Depuis 2016, Maïmouna Coulibaly est présidente de la commission Slam et lectures scéniques du Marché des Arts et du Spectacle d'Abidjan (MASA). En 2020, elle a été chargée de la programmation du pavillon Afrique au Salon du Livre de Paris, qui a finalement été annulé en raison du Covid-19. Toutes ces actions et initiatives, témoignent de sa grande polyvalence.

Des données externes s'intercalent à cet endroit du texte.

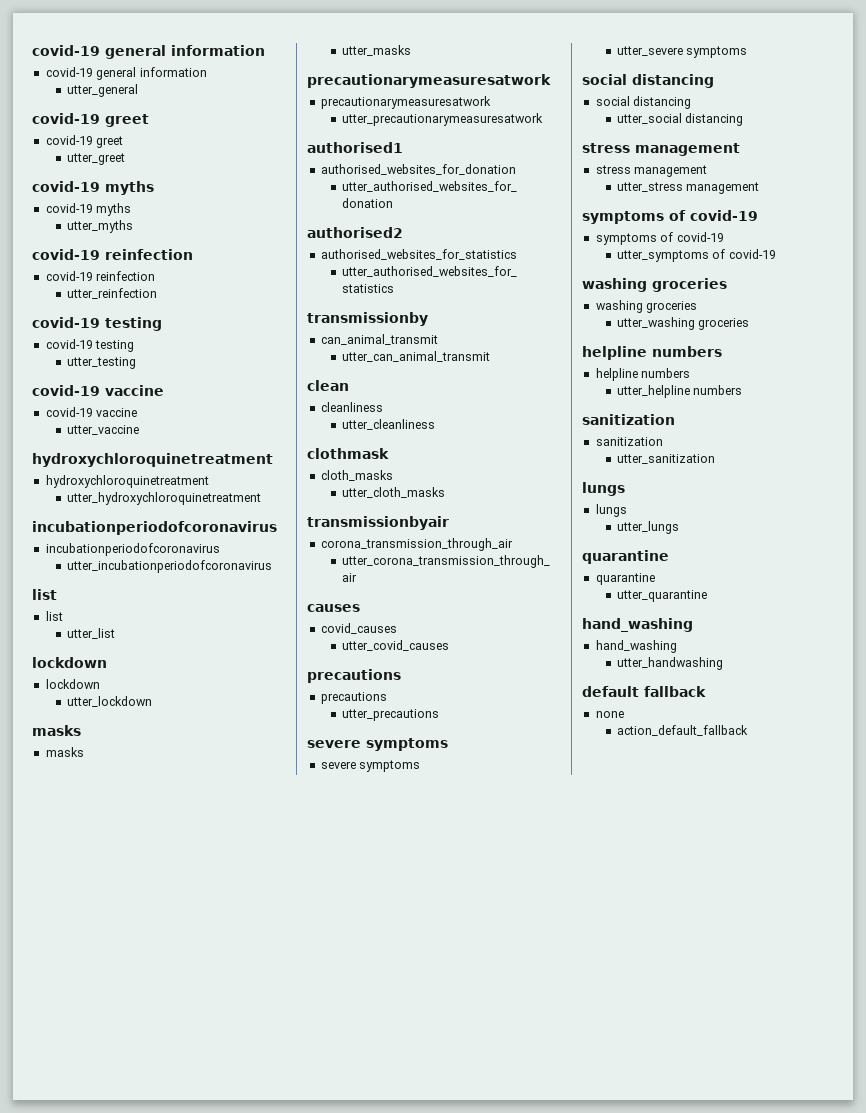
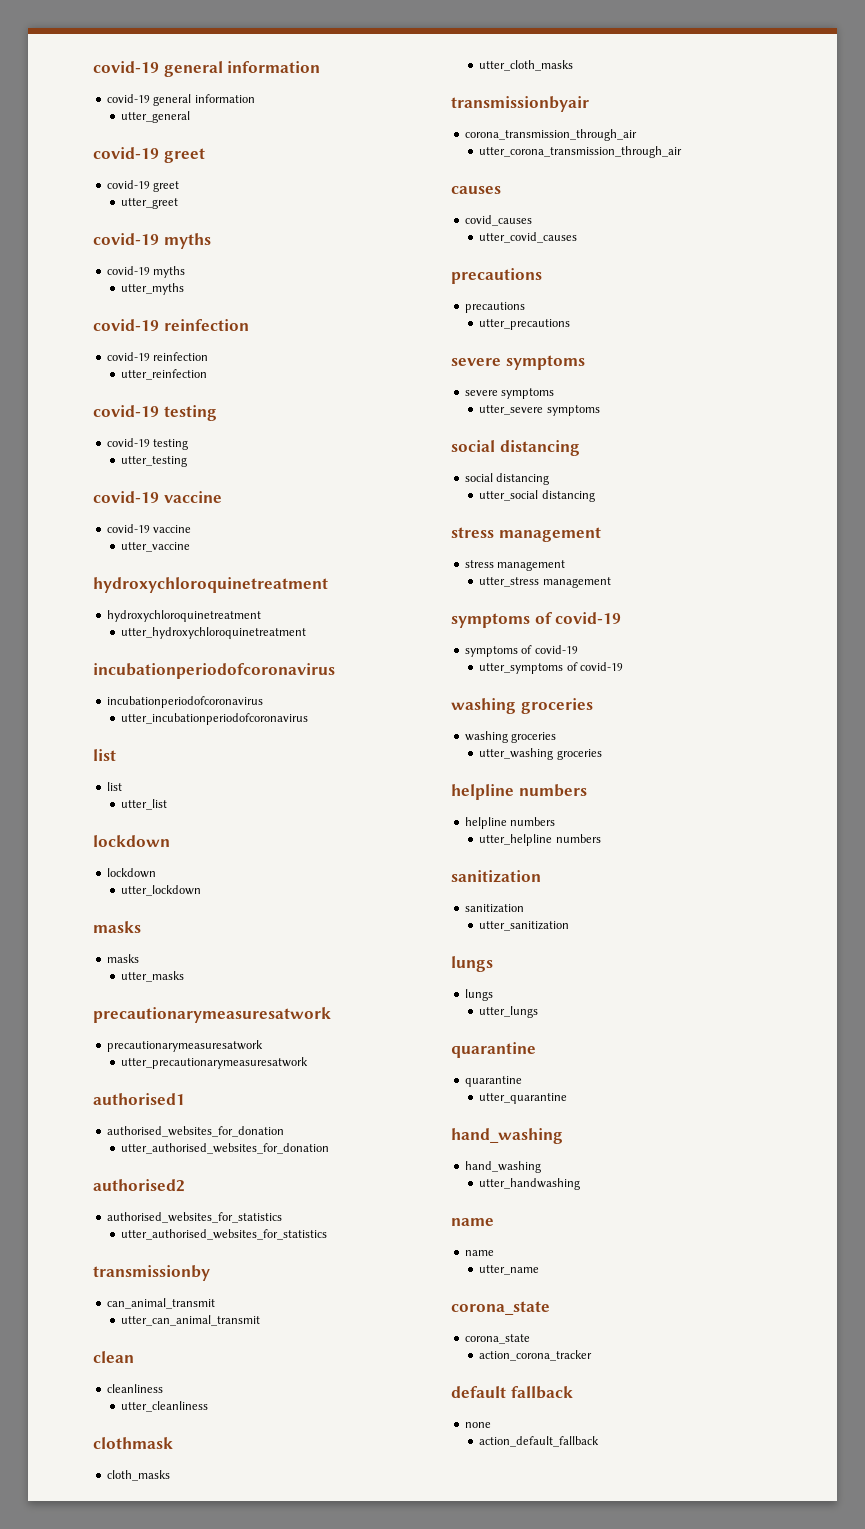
(723, 663) none -> [451,1218,494,1226] [464,1250,494,1256] [479,1265,540,1275] [451,1301,550,1315] [464,1334,530,1344] [479,1350,593,1361] // name // name // utter_name // corona_state // corona_state // action_corona_tracker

Une interview inédite de Didier Drogba
En 2006, Maïmouna Coulibaly est correspondante du journal Super Sport en France. Vêtue d'un gilet violet, d'un pantalon et d'un débardeur marron, elle se souvient comme si c'était hier, de son premier reportage pour la maison. Il portait sur la préparation de l'équipe nationale ivoirienne en vue de sa première participation à la Coupe du Monde en Allemagne. À côté de ce reportage, elle a réalisé une interview inédite de Didier Drogba. Grâce à elle, Super Sport était le seul média ivoirien à avoir interviewé Drogba avant la Coupe du Monde de 2006. Ce qui était professionnellement impressionnant. C'est l'une de ses plus belles expériences dans sa carrière de journaliste. Après la publication de cette interview, qu'elle a négociée pendant trois jours, la réaction de ses chefs n'a pas tardé. « J'ai reçu un appel de mon chef qui me transmettait ses félicitations pour mon article. Cela m’a rendue plus confiante et m’a donné le courage de continuer », dit-elle le sourire en coin. Par la suite, elle va ainsi parvenir à interviewer en France, plusieurs autres sportifs ivoiriens et africains, pour le compte de Super Sport
Officier de l’ordre du mérite de la Communication
Son parcours dans le journalisme a été récompensé en décembre 2023, lors d'une cérémonie de décoration où elle a été élevée au grade d'officier dans l'Ordre du Mérite de la Communication. C'est sa première décoration, et elle se dit heureuse de cette marque de considération. « Je suis reconnaissante au ministère de la Communication et des Médias pour cette décoration, à Hamidou Fomba, directeur général de Super sport pour ses encouragements, ainsi qu'au Cénacle des journalistes seniors, qui m'a proposée au ministère », confie-t-elle. En tant que pionnière dans le journalisme sportif et aujourd’hui faisant partie des seniors de ce noble métier, elle conseille à la nouvelle génération de journaliste de cultiver de la passion pour ce métier, d'avoir de la motivation, de la détermination. Mais surtout, de respecter l’éthique et la déontologie du métier.
Maïmouna Coulibaly est toujours correspondante de Super Sport en France. Elle prévoit d'écrire une œuvre autobiographique sur sa carrière professionnelle. En tant qu'opératrice culturelle, elle envisage également de mettre sur pied des projets culturels et de citoyenneté. Elle est également entrepreneure dans le domaine de la santé et du bien-être. « J'aime beaucoup le contact et le relationnel. Apprendre des autres, partager, c'est quelque chose de très important », conclut-elle.